Sim, o primeiro-ministro submeteu uma nova declaração de interesses no Portal da Transparência, na terça-feira, onde menciona sete novas empresas que foram clientes da empresa familiar Spinumviva. A informação foi avançada pelo "Expresso", na quarta-feira, a poucas horas do início do frente a frente entre Luís Montenegro e Pedro Nuno Santos.
A divulgação foi tema no debate?
Sim e não ficou por lá. Pedro Nuno Santos considerou inaceitável Montenegro divulgar os nomes das sete empresas que faltavam a poucas horas do debate. "É inaceitável, é gozar com os portugueses, é gozar com quem trabalha o que Luís Montenegro fez umas horas antes deste debate quando tinha esta informação há dois meses e decidiu atirar o país para eleições. É neste momento o principal fator de instabilidade política em Portugal", afirmou.
A divulgação dos dados partiu do PS ou do PSD?
Não sabemos. Durante o debate de quarta-feira, Montenegro acusou o socialista de "aproveitamento político" e descartou responsabilidades na divulgação do documento. E, na manhã de quinta-feira, voltou à carga ao dizer que o PS "tem muito mais a ver" com a divulgação dos novos dados sobre da Spinumviva.
Do lado do PS, o deputado socialista Pedro Delgado Alves disse ao "Observador" que tinha consultado a informação, que até o tinha assumido na reunião do Grupo de Trabalho de Registos de Interesses, e tinha igualmente falado sobre o tema com o líder parlamentar do Bloco de Esquerda. No entanto, garantiu na SIC Notícias que não forneceu nenhuma informação para fora do grupo de trabalho, não sendo responsável por qualquer fuga de informação. Fabian Figueiredo, do BE, também rejeitou ser o responsável na rede social X.
Os deputados do PSD consideram a divulgação do processo um crime?

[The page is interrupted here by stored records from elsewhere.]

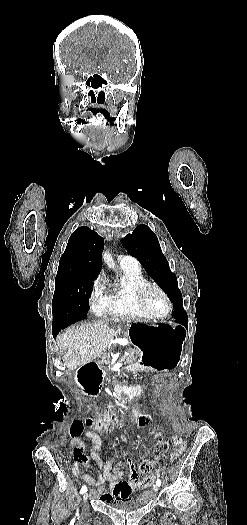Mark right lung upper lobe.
<instances>
[{
  "label": "right lung upper lobe",
  "instance_id": "cb5924a9",
  "mask_svg": "<svg viewBox=\"0 0 247 525\" xmlns=\"http://www.w3.org/2000/svg\"><path fill=\"white\" fill-rule=\"evenodd\" d=\"M104 239L88 227H79L70 236L59 261L58 272L82 271L99 274Z\"/></svg>",
  "mask_w": 247,
  "mask_h": 525
}]
</instances>
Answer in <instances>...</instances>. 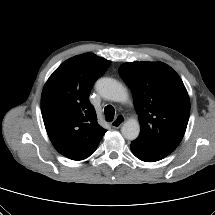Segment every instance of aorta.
Here are the masks:
<instances>
[{"label":"aorta","instance_id":"aorta-1","mask_svg":"<svg viewBox=\"0 0 215 215\" xmlns=\"http://www.w3.org/2000/svg\"><path fill=\"white\" fill-rule=\"evenodd\" d=\"M95 86L97 92L107 100L121 103L128 100V93L124 86L113 78H100ZM139 132V122L134 118L127 120L121 127L122 135L128 140H135Z\"/></svg>","mask_w":215,"mask_h":215}]
</instances>
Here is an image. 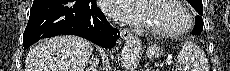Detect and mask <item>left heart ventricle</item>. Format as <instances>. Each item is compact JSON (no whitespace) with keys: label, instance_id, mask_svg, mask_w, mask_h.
<instances>
[{"label":"left heart ventricle","instance_id":"b2bd125f","mask_svg":"<svg viewBox=\"0 0 230 71\" xmlns=\"http://www.w3.org/2000/svg\"><path fill=\"white\" fill-rule=\"evenodd\" d=\"M149 13V26L173 30L180 28L184 24V16L181 11L172 4L160 0L147 1Z\"/></svg>","mask_w":230,"mask_h":71}]
</instances>
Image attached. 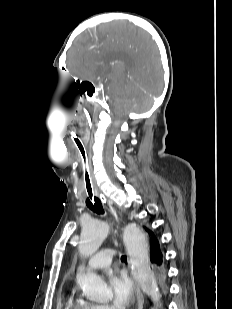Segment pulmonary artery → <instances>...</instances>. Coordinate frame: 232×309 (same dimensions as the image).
Here are the masks:
<instances>
[{
	"instance_id": "pulmonary-artery-1",
	"label": "pulmonary artery",
	"mask_w": 232,
	"mask_h": 309,
	"mask_svg": "<svg viewBox=\"0 0 232 309\" xmlns=\"http://www.w3.org/2000/svg\"><path fill=\"white\" fill-rule=\"evenodd\" d=\"M115 254V250L108 248L96 254L89 260V266L93 269H102L108 266L111 262V257Z\"/></svg>"
}]
</instances>
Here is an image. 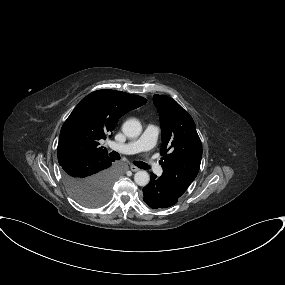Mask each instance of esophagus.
<instances>
[{"label": "esophagus", "mask_w": 285, "mask_h": 285, "mask_svg": "<svg viewBox=\"0 0 285 285\" xmlns=\"http://www.w3.org/2000/svg\"><path fill=\"white\" fill-rule=\"evenodd\" d=\"M130 169H131V171H133V172L139 171V168L136 167L135 165H131V166H130Z\"/></svg>", "instance_id": "obj_1"}]
</instances>
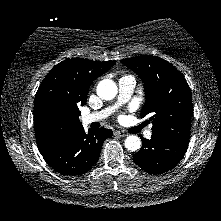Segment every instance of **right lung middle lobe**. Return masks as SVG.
Here are the masks:
<instances>
[{"label": "right lung middle lobe", "mask_w": 221, "mask_h": 221, "mask_svg": "<svg viewBox=\"0 0 221 221\" xmlns=\"http://www.w3.org/2000/svg\"><path fill=\"white\" fill-rule=\"evenodd\" d=\"M73 114L58 104H46L41 110V120L49 127H56L68 120ZM78 115L80 113L78 112Z\"/></svg>", "instance_id": "1"}]
</instances>
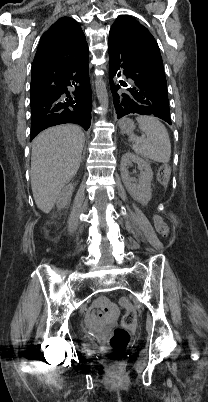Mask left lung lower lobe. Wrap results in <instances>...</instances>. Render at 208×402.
I'll return each instance as SVG.
<instances>
[{
    "label": "left lung lower lobe",
    "instance_id": "obj_1",
    "mask_svg": "<svg viewBox=\"0 0 208 402\" xmlns=\"http://www.w3.org/2000/svg\"><path fill=\"white\" fill-rule=\"evenodd\" d=\"M108 51L109 81L117 118L132 113L152 115L171 125L167 91L143 79L134 71V44L115 30H111ZM121 73L127 80L115 84V76H120Z\"/></svg>",
    "mask_w": 208,
    "mask_h": 402
}]
</instances>
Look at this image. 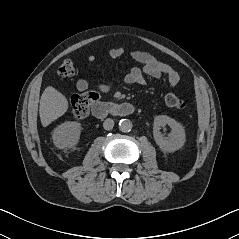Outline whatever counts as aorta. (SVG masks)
<instances>
[{
  "instance_id": "1",
  "label": "aorta",
  "mask_w": 239,
  "mask_h": 239,
  "mask_svg": "<svg viewBox=\"0 0 239 239\" xmlns=\"http://www.w3.org/2000/svg\"><path fill=\"white\" fill-rule=\"evenodd\" d=\"M133 127L132 122L129 119H122L119 122V129L122 132H129Z\"/></svg>"
}]
</instances>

Sim. Hugo Soares, líder parlamentar do PSD, foi o primeiro a colocar essa hipótese e anunciou que os sociais-democratas vão pedir à Entidade da Transparência para divulgar quem acedeu ao processo da Spinumviva.

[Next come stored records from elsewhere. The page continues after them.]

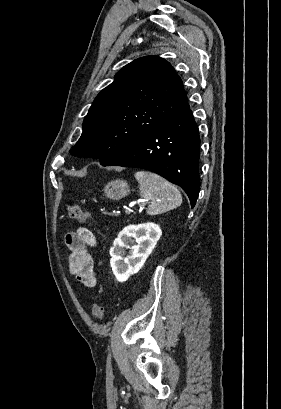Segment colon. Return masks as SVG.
<instances>
[{
    "instance_id": "obj_1",
    "label": "colon",
    "mask_w": 281,
    "mask_h": 409,
    "mask_svg": "<svg viewBox=\"0 0 281 409\" xmlns=\"http://www.w3.org/2000/svg\"><path fill=\"white\" fill-rule=\"evenodd\" d=\"M69 217L80 222H89L90 216L78 205H72L68 208ZM104 315V306L101 302H95L93 305V317L96 321H101Z\"/></svg>"
}]
</instances>
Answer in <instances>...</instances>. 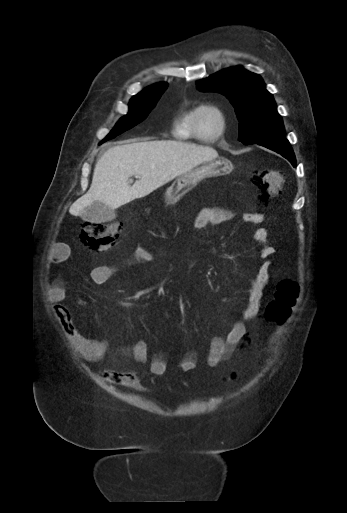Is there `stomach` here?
Masks as SVG:
<instances>
[{"mask_svg": "<svg viewBox=\"0 0 347 513\" xmlns=\"http://www.w3.org/2000/svg\"><path fill=\"white\" fill-rule=\"evenodd\" d=\"M232 168V162L226 158L221 157L204 162L200 166L177 176L172 186L169 187L166 191V203H175L180 196L190 191L203 179L225 175L229 173Z\"/></svg>", "mask_w": 347, "mask_h": 513, "instance_id": "obj_1", "label": "stomach"}]
</instances>
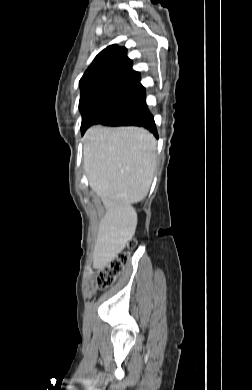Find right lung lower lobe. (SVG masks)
Masks as SVG:
<instances>
[{
    "label": "right lung lower lobe",
    "instance_id": "right-lung-lower-lobe-1",
    "mask_svg": "<svg viewBox=\"0 0 252 390\" xmlns=\"http://www.w3.org/2000/svg\"><path fill=\"white\" fill-rule=\"evenodd\" d=\"M103 124L110 126L134 125L144 127L158 137L155 122L152 114L149 112L145 98L132 107L111 117Z\"/></svg>",
    "mask_w": 252,
    "mask_h": 390
}]
</instances>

Também Hugo Carneiro explicou na rádio "Observador" que não sabe qual é a configuração do crime, mas não tem dúvidas de que a divulgação da declaração foi ilícita. "Não sei exatamente qual é o crime, mas alguém que tem uma password com propósito para verificar um conflito de interesses, incompatibilidades e impedimentos e a usa para dar a terceiros, é óbvio que está a violar a lei. Admitimos todas as consequências que a lei penal permitir", disse.
E qual é a posição dos socialistas?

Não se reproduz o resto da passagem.